Georges BERNIER – Prof CHORON – 10.01.2005

Mort du professeur Choron: la provocation élevée au rang des beaux-arts- 10.01.05 

PARIS (AFP) – Le « Professeur Choron », de son vrai nom Georges Bernier, est mort lundi matin à l’hôpital Necker à l’âge de 75 ans, a-t-on appris dans son entourage.

Selon Yoram Perez, journaliste à La Mouise, Georges Bernier est mort des suites d’une longue maladie.

Champion du mauvais goût et de la grossièreté pour les uns, iconoclaste et provocateur de génie pour les autres, le professeur Choron restera dans les mémoires comme le fondateur de l’humour « bête et méchant ».

Né le 21 septembre 1929 à Aubreville, dans la Meuse, le professeur Choron, de son vrai nom Georges Bernier, avait accédé à la célébrité au début des années 60 en fondant le mensuel Hara-Kiri, qui n’hésitait pas à se définir comme « bête et méchant ».

Fondé avec l’écrivain François Cavanna, le titre du journal était la solution d’une charade qui en résumait l’esprit: « Mon premier s’éructe dans un lit de mort ou de plaisir; mon second vit dans l’égoût; mon troisième est un litre de rouge sans aile; mon quatrième est le but de mon tout, qui est lui-même le nom du nouveau journal ».

Abondamment illustré, le mensuel n’hésite pas à mettre en scène des jeunes femmes dévêtues, généralement couvertes de détritus. Le professeur Choron, avec son équipe (dont plusieurs dessinateurs aujourd’hui réputés comme Topor, Reiser, Gebe, Wolinski et Cabu), se met lui-même en scène dans de courts sketches en photos. Très vite, son crâne chauve, sa petite moustache, son fume-cigarette seront connus de tous.

Censuré, parfois interdit, le mensuel Hara-Kiri disparaît pour renaître le 3 février 1969 sous forme d’un hebdomadaire, « Hara Kiri Hebdo ».

En novembre 1970, à la mort du général de Gaulle, le journal franchit une nouvelle fois les bornes en titrant: « Bal tragique à Colombey – 1 mort » (référence à un incendie dans une discothèque qui avait fait 146 morts). Il se voit définitivement interdit de paraître par le ministère de l’Intérieur. Pour continuer, le journal change de titre et devient Charlie Hebdo.
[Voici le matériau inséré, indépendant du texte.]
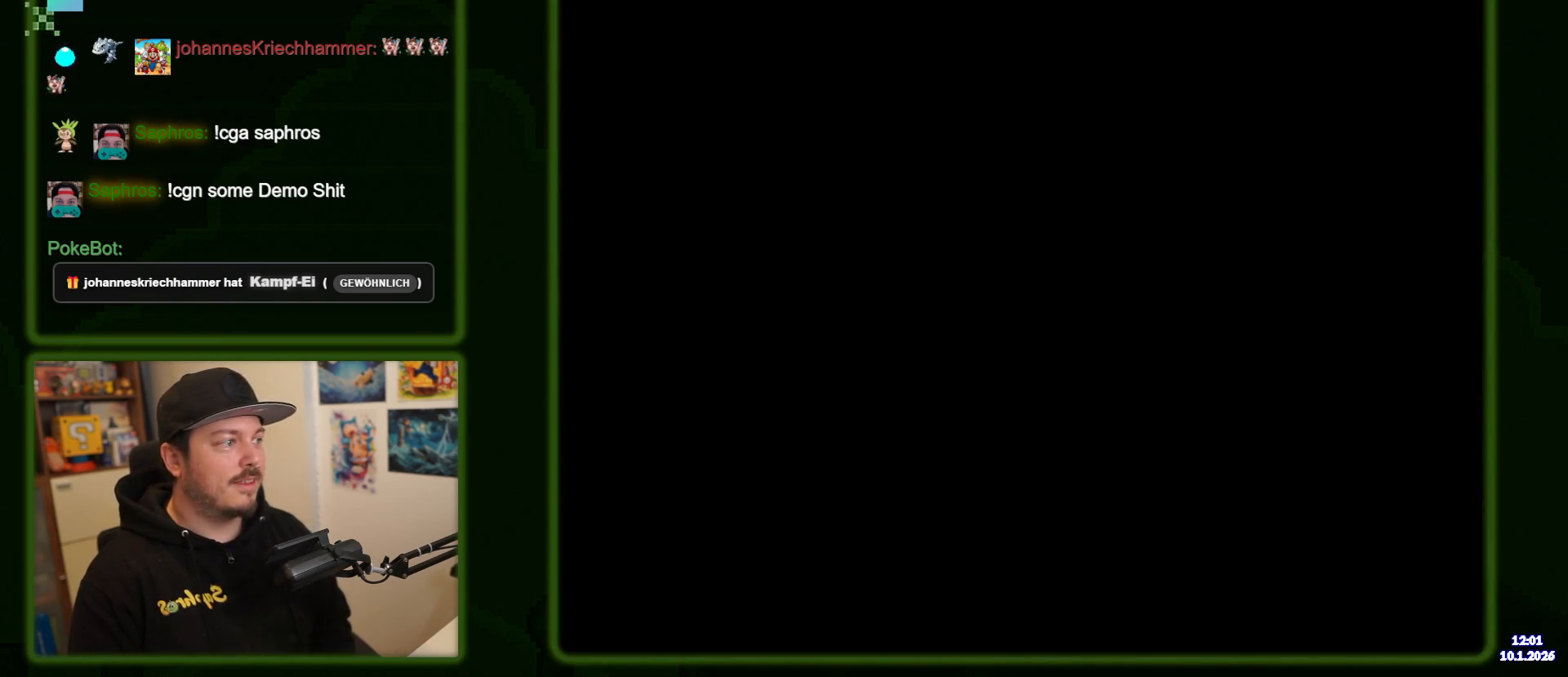
{"buttons": [], "events": []}
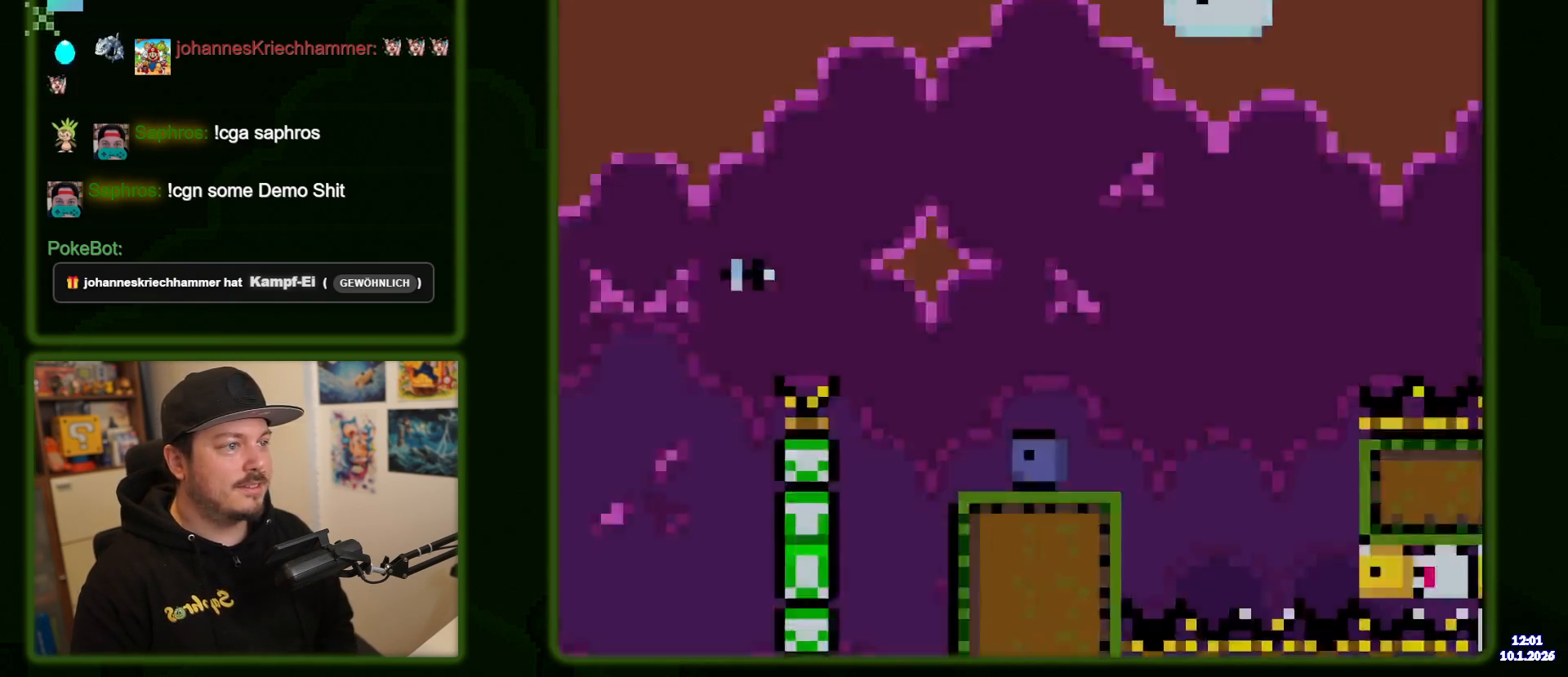
{"buttons": ["DPAD_LEFT"], "events": [[167, "DPAD_LEFT", "down"], [367, "Y", "down"], [467, "Y", "up"]]}
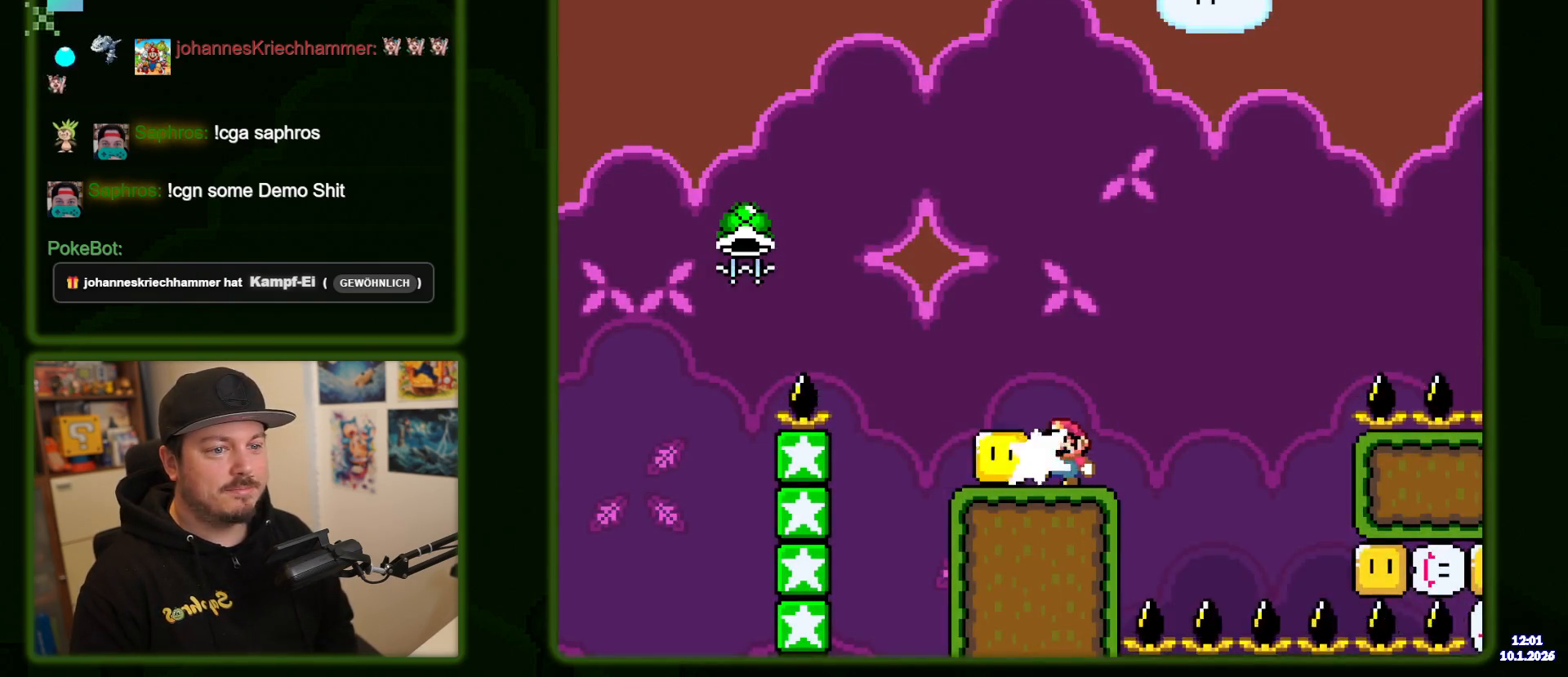
{"buttons": ["B", "Y", "DPAD_LEFT"], "events": [[50, "Y", "down"], [183, "B", "down"]]}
« L’Hebdo, devenue Charlie Hebdo, ne toléra plus d’obstacles à son insolence. Ce qui lui valut à jet continu les redoutables honneurs de la XVIIe Chanbre correctionnelle », écrivait récemment François Cavanna, qui avait rompu avec son ancien partenaire.

Selon Cavanna, en tant que directeur de la publication, le professeur Choron « payait les amendes et n’était pas le dernier à pousser au vice ». Finalement, ajoute-t-il, « les coûts des procès accumulés, et aussi, il faut le dire, la gestion pour le moins aventureuse de Choron nous mirent soudain face à un trou énorme dans la trésorerie ».

Sous sa première formule, Charlie Hebdo cessa de paraître en décembre 1981.

Privé de son principal moyen d’expression, le professeur Choron, père de la comédienne Michèle Bernier, n’en continua pas moins sa carrière de provocateur.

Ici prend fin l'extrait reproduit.